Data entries
=== Begin Enclosure ===

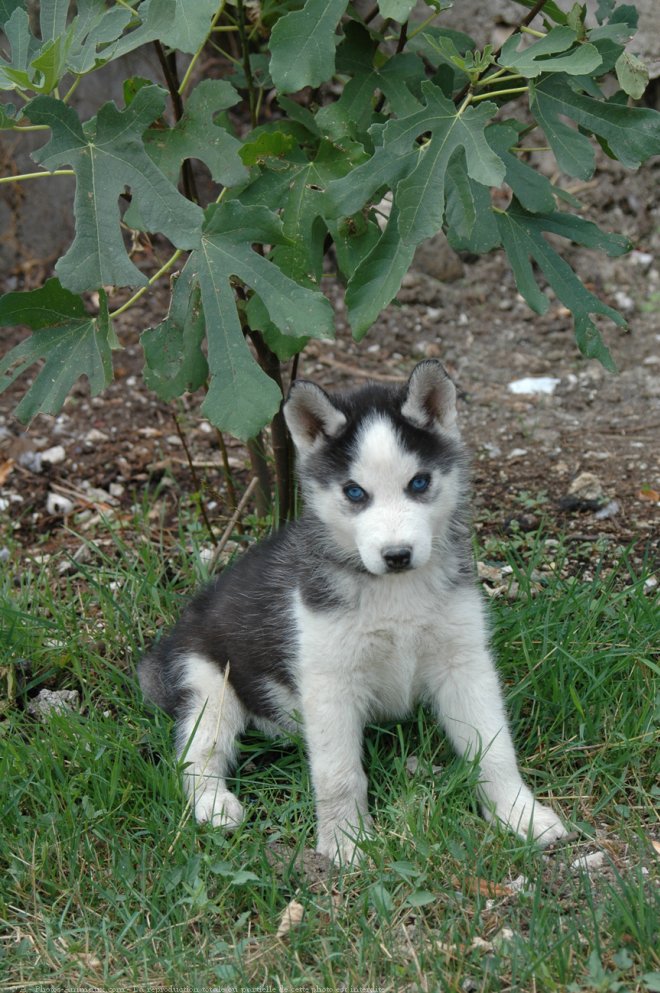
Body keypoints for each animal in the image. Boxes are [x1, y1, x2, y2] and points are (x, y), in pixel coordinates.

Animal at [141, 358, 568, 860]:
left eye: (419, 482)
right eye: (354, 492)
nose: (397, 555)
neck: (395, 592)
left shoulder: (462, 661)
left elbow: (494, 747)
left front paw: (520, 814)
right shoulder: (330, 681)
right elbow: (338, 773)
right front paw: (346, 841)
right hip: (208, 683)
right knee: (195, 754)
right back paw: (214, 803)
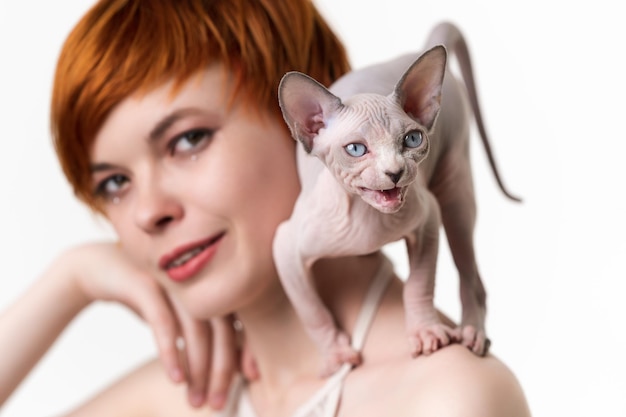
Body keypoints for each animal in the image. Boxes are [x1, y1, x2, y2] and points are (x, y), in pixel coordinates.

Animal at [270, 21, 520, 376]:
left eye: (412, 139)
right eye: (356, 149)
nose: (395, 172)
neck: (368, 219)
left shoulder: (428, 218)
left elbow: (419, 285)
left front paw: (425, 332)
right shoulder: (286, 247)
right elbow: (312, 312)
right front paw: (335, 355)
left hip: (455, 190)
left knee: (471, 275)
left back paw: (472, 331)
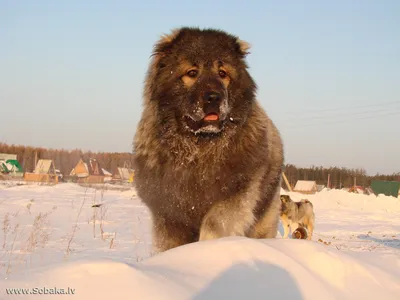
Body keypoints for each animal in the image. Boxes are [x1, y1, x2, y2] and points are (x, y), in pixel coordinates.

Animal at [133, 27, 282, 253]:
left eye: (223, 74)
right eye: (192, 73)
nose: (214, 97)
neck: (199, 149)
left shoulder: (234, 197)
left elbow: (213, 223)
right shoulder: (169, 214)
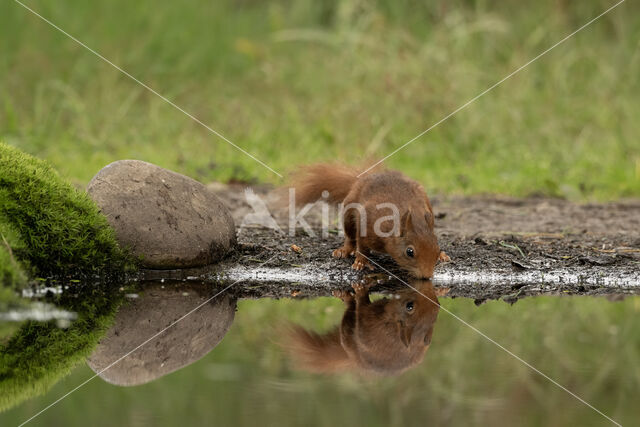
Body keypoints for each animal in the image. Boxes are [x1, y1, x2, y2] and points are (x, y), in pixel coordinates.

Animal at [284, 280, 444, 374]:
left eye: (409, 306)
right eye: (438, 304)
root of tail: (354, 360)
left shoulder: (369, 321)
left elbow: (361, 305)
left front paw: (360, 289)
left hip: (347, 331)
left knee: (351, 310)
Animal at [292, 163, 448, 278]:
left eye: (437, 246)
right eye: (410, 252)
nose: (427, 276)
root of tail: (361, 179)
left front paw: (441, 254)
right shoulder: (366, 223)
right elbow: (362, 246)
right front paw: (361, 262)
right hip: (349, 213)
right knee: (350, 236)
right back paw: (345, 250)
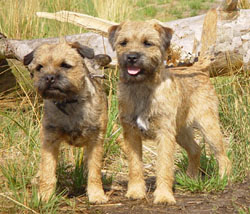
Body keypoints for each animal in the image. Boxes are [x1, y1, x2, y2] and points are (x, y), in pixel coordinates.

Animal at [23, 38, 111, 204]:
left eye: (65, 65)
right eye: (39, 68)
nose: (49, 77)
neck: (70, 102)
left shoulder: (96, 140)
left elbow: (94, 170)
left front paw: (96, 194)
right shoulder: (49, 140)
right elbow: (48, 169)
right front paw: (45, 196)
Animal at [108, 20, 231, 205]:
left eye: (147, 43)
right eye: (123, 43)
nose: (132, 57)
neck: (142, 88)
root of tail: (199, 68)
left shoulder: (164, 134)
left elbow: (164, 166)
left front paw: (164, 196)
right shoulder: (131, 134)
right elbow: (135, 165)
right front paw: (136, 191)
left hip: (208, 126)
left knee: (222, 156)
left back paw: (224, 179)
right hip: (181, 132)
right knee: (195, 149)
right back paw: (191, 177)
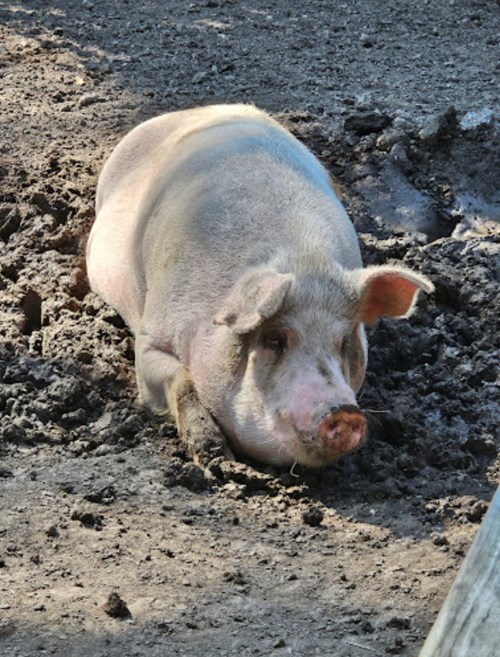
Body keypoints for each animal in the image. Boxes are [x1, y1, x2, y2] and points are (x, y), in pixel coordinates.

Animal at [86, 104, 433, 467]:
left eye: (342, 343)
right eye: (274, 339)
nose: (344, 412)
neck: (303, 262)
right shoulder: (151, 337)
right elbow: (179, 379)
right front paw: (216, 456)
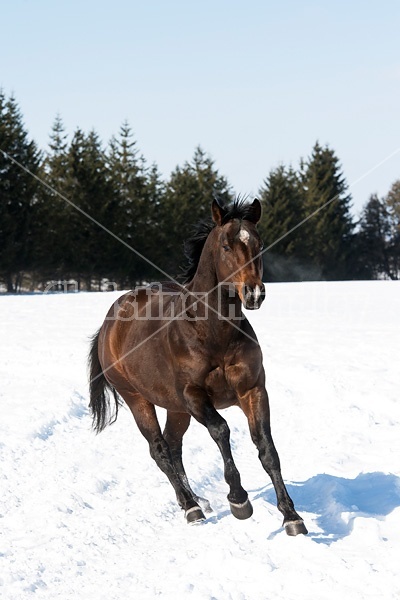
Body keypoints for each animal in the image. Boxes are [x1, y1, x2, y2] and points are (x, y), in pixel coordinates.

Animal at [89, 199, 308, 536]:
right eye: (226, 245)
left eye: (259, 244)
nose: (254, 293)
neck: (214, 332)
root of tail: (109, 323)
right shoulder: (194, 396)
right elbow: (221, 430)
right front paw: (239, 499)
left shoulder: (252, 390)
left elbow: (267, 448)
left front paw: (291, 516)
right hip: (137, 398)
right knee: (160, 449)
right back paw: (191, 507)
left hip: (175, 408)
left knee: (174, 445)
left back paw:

=== End Enclosure ===

WHAT YOU WILL DO: Apart from the pictures, repeat every entry exactly.

SOLUTION:
Body keypoints for each animal in the image. Boxes are [x1, y1, x2, y2] and points are (x, y), in pixel coordinates.

Animal at [141, 358, 568, 860]:
left eye: (419, 482)
right eye: (354, 492)
nose: (397, 555)
neck: (395, 592)
left shoulder: (462, 661)
left elbow: (494, 747)
left front paw: (520, 814)
right shoulder: (330, 681)
right elbow: (338, 773)
right front paw: (346, 841)
right hip: (208, 683)
right knee: (195, 754)
right back paw: (214, 803)
Body keypoints for each animal in the image. Boxes are [x1, y1, x2, y2] and points are (x, y), in pixel coordinates.

Animal at [270, 21, 520, 376]:
left eye: (412, 139)
right eye: (356, 149)
nose: (395, 172)
neck: (368, 219)
left shoulder: (428, 218)
left elbow: (419, 285)
left front paw: (425, 332)
right shoulder: (286, 247)
right elbow: (312, 312)
right front paw: (335, 355)
left hip: (455, 190)
left knee: (471, 275)
left back paw: (472, 331)
Body keypoints for each animal in the image. Boxes are [x1, y1, x2, y2] and points are (x, y), in pixel coordinates.

Animal at [133, 27, 282, 253]:
left eye: (223, 74)
right eye: (192, 73)
nose: (214, 97)
neck: (199, 149)
left shoulder: (234, 197)
left elbow: (213, 223)
right shoulder: (169, 214)
Body keypoints for each animal in the image. Boxes are [x1, y1, x2, y2] and points are (x, y), in pixel coordinates.

Animal at [284, 280, 444, 374]:
left eye: (409, 306)
right eye: (438, 304)
root of tail: (354, 360)
left shoulder: (369, 321)
left elbow: (361, 305)
left front paw: (360, 289)
left hip: (347, 331)
left knee: (351, 310)
Animal at [292, 163, 448, 278]:
left eye: (437, 246)
right eye: (410, 252)
nose: (427, 276)
root of tail: (361, 179)
left front paw: (441, 254)
right shoulder: (366, 223)
right elbow: (362, 246)
right front paw: (361, 262)
right hip: (349, 213)
right knee: (350, 236)
right back paw: (345, 250)
Body keypoints for each animal in the image. Boxes are [x1, y1, x2, y2] and points are (x, y), in pixel coordinates.

Animal at [23, 38, 111, 204]:
left eye: (65, 65)
right eye: (39, 68)
nose: (49, 77)
neck: (70, 102)
left shoulder: (96, 140)
left elbow: (94, 170)
left front paw: (96, 194)
right shoulder: (49, 140)
right elbow: (48, 169)
right front paw: (45, 196)
Animal at [108, 20, 231, 205]:
left eye: (147, 43)
right eye: (123, 43)
nose: (132, 57)
neck: (142, 88)
root of tail: (199, 68)
left shoulder: (164, 134)
left elbow: (164, 166)
left front paw: (164, 196)
right shoulder: (131, 134)
right elbow: (135, 165)
right front paw: (136, 191)
left hip: (208, 126)
left knee: (222, 156)
left back paw: (224, 179)
right hip: (181, 132)
right knee: (195, 149)
right back paw: (191, 177)
Body keypoints for each animal in the image. Boxes are [x1, y1, x2, y2] and points are (x, y), in pixel coordinates.

Animal at [86, 104, 433, 467]:
left eye: (342, 343)
right eye: (274, 339)
nose: (344, 412)
neck: (303, 262)
right shoulder: (151, 337)
right elbow: (179, 379)
right front paw: (216, 456)
Body keypoints for each animal in the image. Boxes are [x1, y1, x2, y2] and points are (x, y), in pixel coordinates.

Animal at [89, 199, 308, 536]:
right eye: (226, 245)
left eye: (259, 244)
nose: (254, 293)
neck: (214, 332)
root of tail: (109, 323)
right shoulder: (194, 396)
right elbow: (221, 430)
right front paw: (239, 499)
left shoulder: (252, 390)
left elbow: (267, 448)
left front paw: (291, 516)
right hip: (137, 398)
right knee: (160, 449)
right back paw: (191, 507)
left hip: (175, 408)
left knee: (174, 445)
left back paw:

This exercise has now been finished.